Exposition « Le domino »

chez Françoise Acat, 1990

Comment exposer des dessins ? Comment faire d’une exposition un espace et un lieu vivants ? Comment préparer un jeu de lecture et de mise en relation des dessins entre eux ?

Un domino, c’est un tout, un diptyque, dont l’unité est soulignée par un cadre manufacturé. La rencontre des deux dessins crée une dimension nouvelle, due à la réflexion qu’entretiennent les deux moitiés.

  • Un tapis de jeu, en feutrine verte (dans l’hypothèse où une exposition soit un jeu de société qui, pour le dessin, se joue au mur)
  • Un jeu de 36 dominos sur le thème « Le dessineur luttant contre le dragon »
  • Une boîte en carton, recouverte de papier, où tous les dominos se rangent après l’exposition

Mais un domino, c’est en même temps deux moitiés qui se gênent, se repoussent et cherchent chacune à se rapprocher des autres ou peut-être de sa famille.

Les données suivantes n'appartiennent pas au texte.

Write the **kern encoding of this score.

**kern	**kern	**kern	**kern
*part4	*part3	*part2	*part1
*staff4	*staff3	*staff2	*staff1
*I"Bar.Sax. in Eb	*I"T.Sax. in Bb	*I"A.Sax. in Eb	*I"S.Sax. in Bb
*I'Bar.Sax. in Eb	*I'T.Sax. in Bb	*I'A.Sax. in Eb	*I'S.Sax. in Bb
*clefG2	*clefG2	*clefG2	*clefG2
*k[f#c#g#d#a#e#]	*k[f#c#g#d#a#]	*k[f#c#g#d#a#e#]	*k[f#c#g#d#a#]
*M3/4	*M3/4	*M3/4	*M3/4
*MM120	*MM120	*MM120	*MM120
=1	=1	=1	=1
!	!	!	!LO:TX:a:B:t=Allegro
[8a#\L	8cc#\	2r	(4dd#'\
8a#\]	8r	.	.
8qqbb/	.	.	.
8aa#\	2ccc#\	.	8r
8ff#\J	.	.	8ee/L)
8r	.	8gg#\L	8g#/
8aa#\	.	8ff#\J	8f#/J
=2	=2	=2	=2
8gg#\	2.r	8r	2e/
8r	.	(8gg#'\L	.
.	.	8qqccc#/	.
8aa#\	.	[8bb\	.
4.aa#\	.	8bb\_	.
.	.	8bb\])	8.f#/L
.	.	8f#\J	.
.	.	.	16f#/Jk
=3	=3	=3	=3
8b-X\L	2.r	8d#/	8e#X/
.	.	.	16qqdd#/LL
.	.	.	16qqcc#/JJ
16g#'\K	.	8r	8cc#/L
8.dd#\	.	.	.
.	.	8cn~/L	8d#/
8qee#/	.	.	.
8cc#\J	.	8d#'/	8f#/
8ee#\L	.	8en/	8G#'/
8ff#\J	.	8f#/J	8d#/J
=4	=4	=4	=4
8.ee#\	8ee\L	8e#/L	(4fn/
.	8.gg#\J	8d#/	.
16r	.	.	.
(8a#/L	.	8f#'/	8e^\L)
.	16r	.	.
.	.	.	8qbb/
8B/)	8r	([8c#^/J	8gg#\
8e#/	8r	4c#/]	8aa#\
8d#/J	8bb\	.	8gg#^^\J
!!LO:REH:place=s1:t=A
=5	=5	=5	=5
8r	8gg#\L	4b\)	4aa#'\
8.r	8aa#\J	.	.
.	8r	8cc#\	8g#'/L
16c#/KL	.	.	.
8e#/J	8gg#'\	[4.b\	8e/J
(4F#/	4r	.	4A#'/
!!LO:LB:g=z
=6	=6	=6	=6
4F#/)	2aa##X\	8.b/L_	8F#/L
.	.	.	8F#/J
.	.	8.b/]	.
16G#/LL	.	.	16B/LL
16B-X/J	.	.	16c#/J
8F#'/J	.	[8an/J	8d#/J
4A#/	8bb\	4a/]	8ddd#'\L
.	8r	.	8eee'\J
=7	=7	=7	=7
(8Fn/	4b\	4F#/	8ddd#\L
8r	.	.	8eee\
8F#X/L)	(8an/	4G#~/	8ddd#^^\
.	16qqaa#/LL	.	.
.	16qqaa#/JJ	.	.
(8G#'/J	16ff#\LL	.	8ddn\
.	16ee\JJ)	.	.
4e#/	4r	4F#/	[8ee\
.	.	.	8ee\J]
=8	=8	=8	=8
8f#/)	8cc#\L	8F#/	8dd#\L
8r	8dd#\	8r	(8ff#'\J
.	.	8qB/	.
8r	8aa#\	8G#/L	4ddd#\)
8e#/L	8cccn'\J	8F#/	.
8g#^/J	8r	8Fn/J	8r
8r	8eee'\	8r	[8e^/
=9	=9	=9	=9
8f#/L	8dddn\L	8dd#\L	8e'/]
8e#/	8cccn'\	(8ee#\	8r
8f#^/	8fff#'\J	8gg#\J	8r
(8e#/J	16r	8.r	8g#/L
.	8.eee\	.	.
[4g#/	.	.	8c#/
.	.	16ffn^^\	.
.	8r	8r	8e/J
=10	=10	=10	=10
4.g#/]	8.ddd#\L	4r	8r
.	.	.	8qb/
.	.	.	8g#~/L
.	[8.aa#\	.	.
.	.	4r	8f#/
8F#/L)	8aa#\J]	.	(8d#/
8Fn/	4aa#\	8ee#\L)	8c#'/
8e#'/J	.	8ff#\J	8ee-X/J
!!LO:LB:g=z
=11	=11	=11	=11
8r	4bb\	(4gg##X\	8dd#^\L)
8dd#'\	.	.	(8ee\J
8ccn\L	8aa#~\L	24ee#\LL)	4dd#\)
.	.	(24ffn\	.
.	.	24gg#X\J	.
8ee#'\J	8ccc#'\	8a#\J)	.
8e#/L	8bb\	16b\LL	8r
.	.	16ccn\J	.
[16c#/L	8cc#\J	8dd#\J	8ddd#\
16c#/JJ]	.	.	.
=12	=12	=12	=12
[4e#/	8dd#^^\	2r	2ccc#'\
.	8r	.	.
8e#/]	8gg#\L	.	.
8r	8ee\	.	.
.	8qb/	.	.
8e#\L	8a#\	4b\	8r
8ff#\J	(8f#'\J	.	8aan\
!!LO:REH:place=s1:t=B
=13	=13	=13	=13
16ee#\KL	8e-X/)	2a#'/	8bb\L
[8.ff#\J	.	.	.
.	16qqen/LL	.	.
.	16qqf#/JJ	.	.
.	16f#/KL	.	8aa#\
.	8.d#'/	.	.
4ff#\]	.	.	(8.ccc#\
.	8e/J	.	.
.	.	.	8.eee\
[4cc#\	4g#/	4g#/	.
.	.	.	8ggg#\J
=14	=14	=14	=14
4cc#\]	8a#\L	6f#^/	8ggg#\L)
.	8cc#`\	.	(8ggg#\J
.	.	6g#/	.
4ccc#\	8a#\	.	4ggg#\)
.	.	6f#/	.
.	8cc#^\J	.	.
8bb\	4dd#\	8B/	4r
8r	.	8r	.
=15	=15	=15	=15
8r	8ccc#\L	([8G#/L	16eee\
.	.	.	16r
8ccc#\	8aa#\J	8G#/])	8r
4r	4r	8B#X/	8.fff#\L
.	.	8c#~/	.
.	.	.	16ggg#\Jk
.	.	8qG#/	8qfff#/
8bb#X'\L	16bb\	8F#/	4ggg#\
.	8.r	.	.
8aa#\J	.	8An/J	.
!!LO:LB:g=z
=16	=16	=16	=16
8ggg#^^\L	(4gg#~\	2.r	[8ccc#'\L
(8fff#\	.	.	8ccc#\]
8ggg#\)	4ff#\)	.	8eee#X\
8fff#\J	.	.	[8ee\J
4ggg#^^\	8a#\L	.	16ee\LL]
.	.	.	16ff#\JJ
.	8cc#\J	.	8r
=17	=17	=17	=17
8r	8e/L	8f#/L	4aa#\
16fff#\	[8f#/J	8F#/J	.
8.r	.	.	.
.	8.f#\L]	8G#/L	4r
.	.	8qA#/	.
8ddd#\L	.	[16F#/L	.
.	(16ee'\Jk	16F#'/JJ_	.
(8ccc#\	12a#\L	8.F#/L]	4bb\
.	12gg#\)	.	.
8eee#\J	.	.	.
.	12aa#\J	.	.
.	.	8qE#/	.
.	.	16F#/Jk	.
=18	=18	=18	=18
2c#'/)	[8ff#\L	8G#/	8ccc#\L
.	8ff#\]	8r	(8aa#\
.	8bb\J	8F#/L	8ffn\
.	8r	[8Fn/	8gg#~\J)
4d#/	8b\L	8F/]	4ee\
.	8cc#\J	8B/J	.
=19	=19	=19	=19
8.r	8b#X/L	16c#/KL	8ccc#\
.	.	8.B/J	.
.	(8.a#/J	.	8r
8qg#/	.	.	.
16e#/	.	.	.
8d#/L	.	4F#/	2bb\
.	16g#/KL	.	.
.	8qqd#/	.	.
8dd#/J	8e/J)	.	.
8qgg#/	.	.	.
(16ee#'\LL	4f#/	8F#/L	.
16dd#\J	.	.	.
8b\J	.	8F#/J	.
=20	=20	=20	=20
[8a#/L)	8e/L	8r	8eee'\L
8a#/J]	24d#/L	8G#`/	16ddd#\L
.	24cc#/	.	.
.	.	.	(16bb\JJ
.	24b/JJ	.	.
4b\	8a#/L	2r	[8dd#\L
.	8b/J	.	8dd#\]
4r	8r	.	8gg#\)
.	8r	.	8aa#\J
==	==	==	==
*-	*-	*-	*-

Au départ, c’est une question d’espace. Comment ménager n dimensions à un dessin et dépasser les deux dimensions du plan ? Comment laisser se figurer n dimensions sur un plan à deux dimensions ? La technique de la perspective et du point de fuite permet bien de représenter une 3e dimension, mais ce n’est qu’une dimension de plus, et ce n’est qu’un espace extérieur, un réceptacle imposé. Comment y circuler librement sans le décrire effectivement ?

C’est plutôt du côté des vieilles méthodes d’échelonnement latéral qu’il faut chercher la façon de nous arranger.

L’espace établit ses dimensions par les relations qui se nouent entre les dominos à travers la pièce. La disposition des dessins représentant la même chose construit des sous-espaces au sein de l’ensemble.

Si on ne peut pas manipuler les dessins physiquement, on peut se déplacer, circuler de l’un à l’autre. Marcher génère un espace entre les lieux. Des correspondances s’établissent. C’est le principe de l’exposition : ouvrir, à travers le lieu d’exposition, un espace de circulation qui se décrive petit à petit, en allant d’un dessin à l’autre, en tous sens. À chaque marche, c’est une lecture nouvelle. Et on peut changer de règle en cours de lecture.

Même en pointillé, il se circonscrit un lieu de lecture et de déambulation. La déambulation mentale incite à la déambulation physique et réciproquement. Elles font vivre un espace. Le mouvement physique ou mental d’un dessin à l’autre crée l’espace de l’œuvre. Au moins, il y aura eu cela, de l’espace généré et parcouru.


À l’issue de l’exposition, les dessins ont été publiés aux éditions Corduriès sous forme d’un jeu de cartes intitulé Diptyc’Domino. Par la suite, les notes ayant accompagné l’exposition ont été publiées aux éditions contrat maint en 2006, sous forme de deux petits « livres » intitulés L’Espace Domino et Méthodes pour échapper à l’analogie.